*** Extracted records

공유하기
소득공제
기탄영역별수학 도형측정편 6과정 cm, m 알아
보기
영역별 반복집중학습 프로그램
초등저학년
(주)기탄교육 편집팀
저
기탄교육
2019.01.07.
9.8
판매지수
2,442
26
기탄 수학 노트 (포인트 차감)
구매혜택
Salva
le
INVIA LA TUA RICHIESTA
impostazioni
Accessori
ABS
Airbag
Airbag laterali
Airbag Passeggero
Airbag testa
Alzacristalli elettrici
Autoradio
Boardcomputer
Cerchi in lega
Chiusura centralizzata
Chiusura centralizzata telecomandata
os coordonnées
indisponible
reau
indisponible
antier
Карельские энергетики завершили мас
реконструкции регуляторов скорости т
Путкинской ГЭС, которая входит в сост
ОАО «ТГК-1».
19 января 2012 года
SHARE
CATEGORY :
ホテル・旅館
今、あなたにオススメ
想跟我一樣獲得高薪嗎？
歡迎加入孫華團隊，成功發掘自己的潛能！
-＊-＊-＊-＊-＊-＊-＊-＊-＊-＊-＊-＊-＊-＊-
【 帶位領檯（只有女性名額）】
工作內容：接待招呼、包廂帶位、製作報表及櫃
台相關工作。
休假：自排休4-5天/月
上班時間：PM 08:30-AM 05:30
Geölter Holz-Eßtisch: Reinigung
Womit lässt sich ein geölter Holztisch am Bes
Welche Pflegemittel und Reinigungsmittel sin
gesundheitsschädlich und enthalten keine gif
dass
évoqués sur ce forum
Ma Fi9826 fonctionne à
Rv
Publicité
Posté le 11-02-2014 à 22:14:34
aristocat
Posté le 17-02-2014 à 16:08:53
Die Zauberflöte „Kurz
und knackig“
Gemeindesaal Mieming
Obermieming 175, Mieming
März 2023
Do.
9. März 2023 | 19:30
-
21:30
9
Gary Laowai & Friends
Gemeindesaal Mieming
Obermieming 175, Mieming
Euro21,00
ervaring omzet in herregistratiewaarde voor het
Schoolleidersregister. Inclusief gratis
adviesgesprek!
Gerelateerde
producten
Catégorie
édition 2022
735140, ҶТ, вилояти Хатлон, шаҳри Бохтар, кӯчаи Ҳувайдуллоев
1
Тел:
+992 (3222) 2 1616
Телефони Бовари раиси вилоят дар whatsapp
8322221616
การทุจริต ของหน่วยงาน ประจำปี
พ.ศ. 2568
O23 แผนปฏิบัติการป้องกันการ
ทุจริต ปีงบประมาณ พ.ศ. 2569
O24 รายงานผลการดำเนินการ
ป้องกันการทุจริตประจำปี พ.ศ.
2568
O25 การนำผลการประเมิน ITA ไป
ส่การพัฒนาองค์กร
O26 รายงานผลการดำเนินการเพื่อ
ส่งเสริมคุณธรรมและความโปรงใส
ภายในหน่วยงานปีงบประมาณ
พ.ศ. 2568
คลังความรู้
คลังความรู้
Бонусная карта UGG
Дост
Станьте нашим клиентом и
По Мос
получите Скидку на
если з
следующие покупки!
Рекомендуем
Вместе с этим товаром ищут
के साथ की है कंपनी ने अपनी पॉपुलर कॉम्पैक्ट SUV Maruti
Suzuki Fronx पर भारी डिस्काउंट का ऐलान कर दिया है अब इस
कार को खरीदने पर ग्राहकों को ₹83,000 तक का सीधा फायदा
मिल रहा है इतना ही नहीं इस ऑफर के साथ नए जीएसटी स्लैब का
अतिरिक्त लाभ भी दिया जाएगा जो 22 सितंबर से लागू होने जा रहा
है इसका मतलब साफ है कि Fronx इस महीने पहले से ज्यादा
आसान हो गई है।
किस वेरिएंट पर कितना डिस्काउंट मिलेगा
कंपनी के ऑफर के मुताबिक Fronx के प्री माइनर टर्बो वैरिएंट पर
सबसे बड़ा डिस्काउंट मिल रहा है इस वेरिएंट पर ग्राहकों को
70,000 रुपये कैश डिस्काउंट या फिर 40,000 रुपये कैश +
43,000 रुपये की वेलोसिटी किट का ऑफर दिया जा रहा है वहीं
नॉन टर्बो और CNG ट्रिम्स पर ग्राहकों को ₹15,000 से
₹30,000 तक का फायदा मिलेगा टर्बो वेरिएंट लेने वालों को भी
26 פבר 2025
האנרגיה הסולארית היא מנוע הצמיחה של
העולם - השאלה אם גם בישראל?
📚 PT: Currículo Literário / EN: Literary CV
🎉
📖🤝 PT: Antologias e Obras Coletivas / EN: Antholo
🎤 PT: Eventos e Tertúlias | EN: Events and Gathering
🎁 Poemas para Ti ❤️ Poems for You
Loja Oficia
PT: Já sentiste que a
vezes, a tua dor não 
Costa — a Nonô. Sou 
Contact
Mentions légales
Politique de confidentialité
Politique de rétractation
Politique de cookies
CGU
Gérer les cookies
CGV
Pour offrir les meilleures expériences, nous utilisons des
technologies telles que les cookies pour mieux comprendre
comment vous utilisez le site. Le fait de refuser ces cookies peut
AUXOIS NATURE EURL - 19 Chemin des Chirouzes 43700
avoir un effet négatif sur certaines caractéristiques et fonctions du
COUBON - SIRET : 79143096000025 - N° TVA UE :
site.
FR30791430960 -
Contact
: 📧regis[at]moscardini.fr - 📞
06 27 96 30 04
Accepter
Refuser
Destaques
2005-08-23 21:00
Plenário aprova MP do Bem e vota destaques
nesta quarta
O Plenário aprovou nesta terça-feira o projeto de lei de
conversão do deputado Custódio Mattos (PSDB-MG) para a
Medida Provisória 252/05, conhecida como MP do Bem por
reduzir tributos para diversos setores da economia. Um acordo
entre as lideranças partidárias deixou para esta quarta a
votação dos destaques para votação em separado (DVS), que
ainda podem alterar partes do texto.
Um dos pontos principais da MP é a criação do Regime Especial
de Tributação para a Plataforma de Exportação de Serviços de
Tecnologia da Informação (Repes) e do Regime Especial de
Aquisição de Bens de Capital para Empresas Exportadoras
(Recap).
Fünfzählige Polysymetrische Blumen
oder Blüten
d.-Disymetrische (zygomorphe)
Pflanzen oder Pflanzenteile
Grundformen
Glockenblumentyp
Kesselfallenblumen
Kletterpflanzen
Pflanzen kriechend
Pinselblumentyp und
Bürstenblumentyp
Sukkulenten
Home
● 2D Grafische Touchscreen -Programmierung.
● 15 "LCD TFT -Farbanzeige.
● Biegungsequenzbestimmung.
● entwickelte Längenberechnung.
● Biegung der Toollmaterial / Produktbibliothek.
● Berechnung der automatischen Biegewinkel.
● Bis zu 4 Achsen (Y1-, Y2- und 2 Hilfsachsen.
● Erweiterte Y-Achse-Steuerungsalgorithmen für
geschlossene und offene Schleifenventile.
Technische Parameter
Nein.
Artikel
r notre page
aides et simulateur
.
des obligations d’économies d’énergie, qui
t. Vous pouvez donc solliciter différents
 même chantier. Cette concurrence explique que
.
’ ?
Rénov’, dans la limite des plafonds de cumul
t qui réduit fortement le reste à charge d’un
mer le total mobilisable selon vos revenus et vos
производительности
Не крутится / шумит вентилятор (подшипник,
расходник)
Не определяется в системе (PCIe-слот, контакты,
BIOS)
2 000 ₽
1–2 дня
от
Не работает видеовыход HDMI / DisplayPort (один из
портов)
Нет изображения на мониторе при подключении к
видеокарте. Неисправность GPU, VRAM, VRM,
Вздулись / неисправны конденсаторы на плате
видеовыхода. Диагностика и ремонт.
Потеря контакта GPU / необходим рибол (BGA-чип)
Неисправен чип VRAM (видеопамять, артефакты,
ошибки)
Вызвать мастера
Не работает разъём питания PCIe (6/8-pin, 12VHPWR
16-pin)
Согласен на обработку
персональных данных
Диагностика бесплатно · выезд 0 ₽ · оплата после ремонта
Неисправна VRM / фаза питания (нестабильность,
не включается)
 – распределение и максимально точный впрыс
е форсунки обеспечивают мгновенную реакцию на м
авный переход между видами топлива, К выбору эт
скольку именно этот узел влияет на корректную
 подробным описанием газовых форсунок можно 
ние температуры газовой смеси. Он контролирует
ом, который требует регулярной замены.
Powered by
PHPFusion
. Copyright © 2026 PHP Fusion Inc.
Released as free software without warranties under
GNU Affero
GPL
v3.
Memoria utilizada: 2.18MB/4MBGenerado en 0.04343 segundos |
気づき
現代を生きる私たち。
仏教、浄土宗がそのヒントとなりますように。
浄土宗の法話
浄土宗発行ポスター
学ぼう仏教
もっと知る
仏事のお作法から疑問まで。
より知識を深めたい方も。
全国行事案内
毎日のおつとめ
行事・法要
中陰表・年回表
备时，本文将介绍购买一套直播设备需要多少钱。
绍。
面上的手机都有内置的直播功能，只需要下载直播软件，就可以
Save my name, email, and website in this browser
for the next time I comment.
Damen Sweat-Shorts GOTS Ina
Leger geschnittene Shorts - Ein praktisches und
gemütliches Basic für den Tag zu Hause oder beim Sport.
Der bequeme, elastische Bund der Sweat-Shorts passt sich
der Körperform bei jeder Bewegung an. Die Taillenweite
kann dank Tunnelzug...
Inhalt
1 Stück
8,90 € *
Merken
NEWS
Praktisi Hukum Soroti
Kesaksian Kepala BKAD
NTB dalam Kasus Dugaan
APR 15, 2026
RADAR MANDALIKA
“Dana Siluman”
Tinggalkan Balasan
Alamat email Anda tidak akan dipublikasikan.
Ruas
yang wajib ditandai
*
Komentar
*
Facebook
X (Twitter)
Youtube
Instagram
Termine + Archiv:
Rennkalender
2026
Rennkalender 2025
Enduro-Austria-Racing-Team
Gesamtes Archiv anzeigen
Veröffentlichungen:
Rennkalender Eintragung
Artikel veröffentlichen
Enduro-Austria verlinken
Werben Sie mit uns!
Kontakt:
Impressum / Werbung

******

Try it:
Write out the records again, unchanged, from their first line through the line that contains "Posté le 17-02-2014 à 16:08:53", including both of those lines.

Result:
공유하기
소득공제
기탄영역별수학 도형측정편 6과정 cm, m 알아
보기
영역별 반복집중학습 프로그램
초등저학년
(주)기탄교육 편집팀
저
기탄교육
2019.01.07.
9.8
판매지수
2,442
26
기탄 수학 노트 (포인트 차감)
구매혜택
Salva
le
INVIA LA TUA RICHIESTA
impostazioni
Accessori
ABS
Airbag
Airbag laterali
Airbag Passeggero
Airbag testa
Alzacristalli elettrici
Autoradio
Boardcomputer
Cerchi in lega
Chiusura centralizzata
Chiusura centralizzata telecomandata
os coordonnées
indisponible
reau
indisponible
antier
Карельские энергетики завершили мас
реконструкции регуляторов скорости т
Путкинской ГЭС, которая входит в сост
ОАО «ТГК-1».
19 января 2012 года
SHARE
CATEGORY :
ホテル・旅館
今、あなたにオススメ
想跟我一樣獲得高薪嗎？
歡迎加入孫華團隊，成功發掘自己的潛能！
-＊-＊-＊-＊-＊-＊-＊-＊-＊-＊-＊-＊-＊-＊-
【 帶位領檯（只有女性名額）】
工作內容：接待招呼、包廂帶位、製作報表及櫃
台相關工作。
休假：自排休4-5天/月
上班時間：PM 08:30-AM 05:30
Geölter Holz-Eßtisch: Reinigung
Womit lässt sich ein geölter Holztisch am Bes
Welche Pflegemittel und Reinigungsmittel sin
gesundheitsschädlich und enthalten keine gif
dass
évoqués sur ce forum
Ma Fi9826 fonctionne à
Rv
Publicité
Posté le 11-02-2014 à 22:14:34
aristocat
Posté le 17-02-2014 à 16:08:53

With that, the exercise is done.